Task objective » Please return every line in the entries below with the word "proper" in it.

Data provided »
• • • •

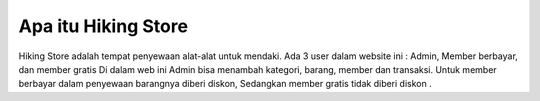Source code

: ###################
Apa itu Hiking Store
###################

Hiking Store adalah tempat penyewaan alat-alat untuk mendaki.
Ada 3 user dalam website ini : Admin, Member berbayar, dan member gratis
Di dalam web ini Admin bisa menambah kategori, barang, member dan transaksi.
Untuk member berbayar dalam penyewaan barangnya diberi diskon, 
Sedangkan member gratis tidak diberi diskon .


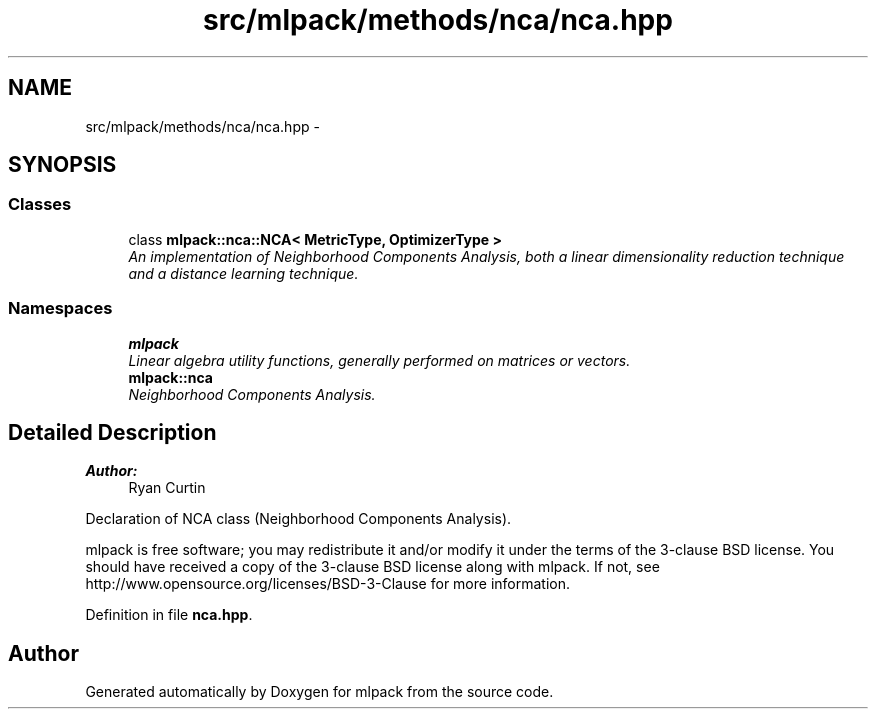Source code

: .TH "src/mlpack/methods/nca/nca.hpp" 3 "Sat Mar 25 2017" "Version master" "mlpack" \" -*- nroff -*-
.ad l
.nh
.SH NAME
src/mlpack/methods/nca/nca.hpp \- 
.SH SYNOPSIS
.br
.PP
.SS "Classes"

.in +1c
.ti -1c
.RI "class \fBmlpack::nca::NCA< MetricType, OptimizerType >\fP"
.br
.RI "\fIAn implementation of Neighborhood Components Analysis, both a linear dimensionality reduction technique and a distance learning technique\&. \fP"
.in -1c
.SS "Namespaces"

.in +1c
.ti -1c
.RI " \fBmlpack\fP"
.br
.RI "\fILinear algebra utility functions, generally performed on matrices or vectors\&. \fP"
.ti -1c
.RI " \fBmlpack::nca\fP"
.br
.RI "\fINeighborhood Components Analysis\&. \fP"
.in -1c
.SH "Detailed Description"
.PP 

.PP
\fBAuthor:\fP
.RS 4
Ryan Curtin
.RE
.PP
Declaration of NCA class (Neighborhood Components Analysis)\&.
.PP
mlpack is free software; you may redistribute it and/or modify it under the terms of the 3-clause BSD license\&. You should have received a copy of the 3-clause BSD license along with mlpack\&. If not, see http://www.opensource.org/licenses/BSD-3-Clause for more information\&. 
.PP
Definition in file \fBnca\&.hpp\fP\&.
.SH "Author"
.PP 
Generated automatically by Doxygen for mlpack from the source code\&.
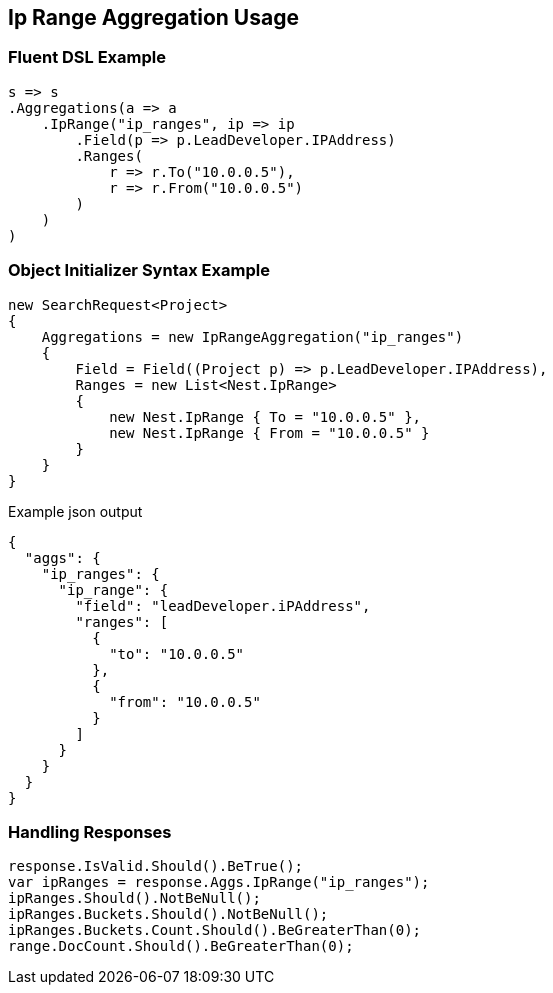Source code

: :ref_current: https://www.elastic.co/guide/en/elasticsearch/reference/current

:github: https://github.com/elastic/elasticsearch-net

:imagesdir: ../../../images/

[[ip-range-aggregation-usage]]
== Ip Range Aggregation Usage

=== Fluent DSL Example

[source,csharp]
----
s => s
.Aggregations(a => a
    .IpRange("ip_ranges", ip => ip
        .Field(p => p.LeadDeveloper.IPAddress)
        .Ranges(
            r => r.To("10.0.0.5"),
            r => r.From("10.0.0.5")
        )
    )
)
----

=== Object Initializer Syntax Example

[source,csharp]
----
new SearchRequest<Project>
{
    Aggregations = new IpRangeAggregation("ip_ranges")
    {
        Field = Field((Project p) => p.LeadDeveloper.IPAddress),
        Ranges = new List<Nest.IpRange>
        {
            new Nest.IpRange { To = "10.0.0.5" },
            new Nest.IpRange { From = "10.0.0.5" }
        }
    }
}
----

[source,javascript]
.Example json output
----
{
  "aggs": {
    "ip_ranges": {
      "ip_range": {
        "field": "leadDeveloper.iPAddress",
        "ranges": [
          {
            "to": "10.0.0.5"
          },
          {
            "from": "10.0.0.5"
          }
        ]
      }
    }
  }
}
----

=== Handling Responses

[source,csharp]
----
response.IsValid.Should().BeTrue();
var ipRanges = response.Aggs.IpRange("ip_ranges");
ipRanges.Should().NotBeNull();
ipRanges.Buckets.Should().NotBeNull();
ipRanges.Buckets.Count.Should().BeGreaterThan(0);
range.DocCount.Should().BeGreaterThan(0);
----

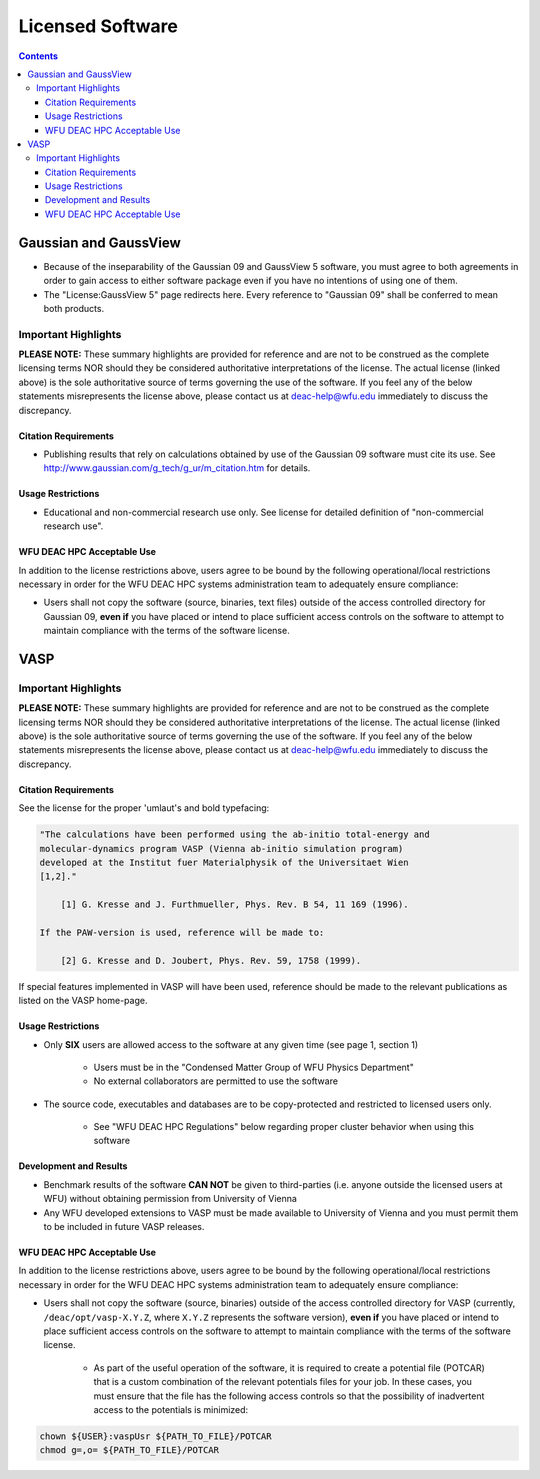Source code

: =================
Licensed Software
=================

.. contents::
   :depth: 3
..


----------------------
Gaussian and GaussView
----------------------

* Because of the inseparability of the Gaussian 09 and GaussView 5 software, you
  must agree to both agreements in order to gain access to either software
  package even if you have no intentions of using one of them.
* The "License:GaussView 5" page redirects here. Every reference to "Gaussian
  09" shall be conferred to mean both products.

Important Highlights
====================

**PLEASE NOTE:** These summary highlights are provided for reference and are not
to be construed as the complete licensing terms NOR should they be considered
authoritative interpretations of the license. The actual license (linked above)
is the sole authoritative source of terms governing the use of the software. If
you feel any of the below statements misrepresents the license above, please
contact us at deac-help@wfu.edu immediately to discuss the discrepancy.

Citation Requirements
---------------------

* Publishing results that rely on calculations obtained by use of the Gaussian
  09 software must cite its use. See
  http://www.gaussian.com/g_tech/g_ur/m_citation.htm for details.

Usage Restrictions
------------------

* Educational and non-commercial research use only. See license for detailed
  definition of "non-commercial research use".

WFU DEAC HPC Acceptable Use
---------------------------

In addition to the license restrictions above, users agree to be bound by the
following operational/local restrictions necessary in order for the WFU DEAC HPC
systems administration team to adequately ensure compliance:

* Users shall not copy the software (source, binaries, text files) outside of
  the access controlled directory for Gaussian 09, **even if** you have placed
  or intend to place sufficient access controls on the software to attempt to
  maintain compliance with the terms of the software license.

.. #############################################################################
.. #############################################################################
.. #############################################################################
.. #############################################################################

----
VASP
----

Important Highlights
====================

**PLEASE NOTE:** These summary highlights are provided for reference and are not
to be construed as the complete licensing terms NOR should they be considered
authoritative interpretations of the license. The actual license (linked above)
is the sole authoritative source of terms governing the use of the software. If
you feel any of the below statements misrepresents the license above, please
contact us at deac-help@wfu.edu immediately to discuss the discrepancy.

Citation Requirements
---------------------

See the license for the proper 'umlaut's and bold typefacing:

.. code-block:: none

    "The calculations have been performed using the ab-initio total-energy and
    molecular-dynamics program VASP (Vienna ab-initio simulation program)
    developed at the Institut fuer Materialphysik of the Universitaet Wien
    [1,2]."

        [1] G. Kresse and J. Furthmueller, Phys. Rev. B 54, 11 169 (1996).

    If the PAW-version is used, reference will be made to:

        [2] G. Kresse and D. Joubert, Phys. Rev. 59, 1758 (1999).

If special features implemented in VASP will have been used, reference should be
made to the relevant publications as listed on the VASP home-page.

Usage Restrictions
------------------

* Only **SIX** users are allowed access to the software at any given time (see
  page 1, section 1)

    * Users must be in the "Condensed Matter Group of WFU Physics Department"
    * No external collaborators are permitted to use the software

* The source code, executables and databases are to be copy-protected and
  restricted to licensed users only.

    * See "WFU DEAC HPC Regulations" below regarding proper cluster behavior
      when using this software

Development and Results
-----------------------

* Benchmark results of the software **CAN NOT** be given to third-parties (i.e.
  anyone outside the licensed users at WFU) without obtaining permission from
  University of Vienna
* Any WFU developed extensions to VASP must be made available to University of
  Vienna and you must permit them to be included in future VASP releases.

WFU DEAC HPC Acceptable Use
---------------------------

In addition to the license restrictions above, users agree to be bound by the
following operational/local restrictions necessary in order for the WFU DEAC HPC
systems administration team to adequately ensure compliance:

* Users shall not copy the software (source, binaries) outside of the access
  controlled directory for VASP (currently, ``/deac/opt/vasp-X.Y.Z``, where
  ``X.Y.Z`` represents the software version), **even if** you have placed or
  intend to place sufficient access controls on the software to attempt to
  maintain compliance with the terms of the software license.

    * As part of the useful operation of the software, it is required to create
      a potential file (POTCAR) that is a custom combination of the relevant
      potentials files for your job. In these cases, you must ensure that the
      file has the following access controls so that the possibility of
      inadvertent access to the potentials is minimized:

.. code-block:: console

    chown ${USER}:vaspUsr ${PATH_TO_FILE}/POTCAR
    chmod g=,o= ${PATH_TO_FILE}/POTCAR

• • • •

Exercise solution »
See the license for the proper 'umlaut's and bold typefacing:
    * See "WFU DEAC HPC Regulations" below regarding proper cluster behavior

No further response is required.